Chart-based quiz data
--- START ---
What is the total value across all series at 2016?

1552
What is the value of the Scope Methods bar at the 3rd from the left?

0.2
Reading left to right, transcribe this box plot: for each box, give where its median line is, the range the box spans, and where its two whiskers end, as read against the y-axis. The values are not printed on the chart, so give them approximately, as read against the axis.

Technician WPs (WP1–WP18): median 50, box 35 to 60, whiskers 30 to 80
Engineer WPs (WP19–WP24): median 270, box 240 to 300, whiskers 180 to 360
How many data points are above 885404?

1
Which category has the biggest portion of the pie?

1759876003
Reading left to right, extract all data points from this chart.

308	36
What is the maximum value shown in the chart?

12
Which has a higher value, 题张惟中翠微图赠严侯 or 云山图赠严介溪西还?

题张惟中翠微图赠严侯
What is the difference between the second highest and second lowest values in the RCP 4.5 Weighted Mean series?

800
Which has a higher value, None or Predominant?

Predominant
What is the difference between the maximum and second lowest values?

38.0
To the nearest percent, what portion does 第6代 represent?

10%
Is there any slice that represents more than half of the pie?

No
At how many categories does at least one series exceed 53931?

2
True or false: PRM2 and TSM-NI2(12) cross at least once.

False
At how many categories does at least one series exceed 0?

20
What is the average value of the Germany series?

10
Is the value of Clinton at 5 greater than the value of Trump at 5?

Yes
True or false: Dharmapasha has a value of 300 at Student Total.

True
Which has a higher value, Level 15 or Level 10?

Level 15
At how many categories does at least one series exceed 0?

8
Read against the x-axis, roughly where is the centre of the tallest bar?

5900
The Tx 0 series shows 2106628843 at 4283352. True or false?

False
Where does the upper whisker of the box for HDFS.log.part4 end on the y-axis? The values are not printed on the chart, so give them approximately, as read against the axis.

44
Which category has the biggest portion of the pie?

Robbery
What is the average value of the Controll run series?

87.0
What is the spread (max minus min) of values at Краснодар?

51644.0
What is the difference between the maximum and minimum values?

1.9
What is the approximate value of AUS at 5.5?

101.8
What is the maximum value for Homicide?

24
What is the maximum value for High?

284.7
--- END ---
TASK REQUIREMENTS
Can you return all of the data above line for line, changing nothing?

RESPONSE
What is the total value across all series at 2016?

1552
What is the value of the Scope Methods bar at the 3rd from the left?

0.2
Reading left to right, transcribe this box plot: for each box, give where its median line is, the range the box spans, and where its two whiskers end, as read against the y-axis. The values are not printed on the chart, so give them approximately, as read against the axis.

Technician WPs (WP1–WP18): median 50, box 35 to 60, whiskers 30 to 80
Engineer WPs (WP19–WP24): median 270, box 240 to 300, whiskers 180 to 360
How many data points are above 885404?

1
Which category has the biggest portion of the pie?

1759876003
Reading left to right, extract all data points from this chart.

308	36
What is the maximum value shown in the chart?

12
Which has a higher value, 题张惟中翠微图赠严侯 or 云山图赠严介溪西还?

题张惟中翠微图赠严侯
What is the difference between the second highest and second lowest values in the RCP 4.5 Weighted Mean series?

800
Which has a higher value, None or Predominant?

Predominant
What is the difference between the maximum and second lowest values?

38.0
To the nearest percent, what portion does 第6代 represent?

10%
Is there any slice that represents more than half of the pie?

No
At how many categories does at least one series exceed 53931?

2
True or false: PRM2 and TSM-NI2(12) cross at least once.

False
At how many categories does at least one series exceed 0?

20
What is the average value of the Germany series?

10
Is the value of Clinton at 5 greater than the value of Trump at 5?

Yes
True or false: Dharmapasha has a value of 300 at Student Total.

True
Which has a higher value, Level 15 or Level 10?

Level 15
At how many categories does at least one series exceed 0?

8
Read against the x-axis, roughly where is the centre of the tallest bar?

5900
The Tx 0 series shows 2106628843 at 4283352. True or false?

False
Where does the upper whisker of the box for HDFS.log.part4 end on the y-axis? The values are not printed on the chart, so give them approximately, as read against the axis.

44
Which category has the biggest portion of the pie?

Robbery
What is the average value of the Controll run series?

87.0
What is the spread (max minus min) of values at Краснодар?

51644.0
What is the difference between the maximum and minimum values?

1.9
What is the approximate value of AUS at 5.5?

101.8
What is the maximum value for Homicide?

24
What is the maximum value for High?

284.7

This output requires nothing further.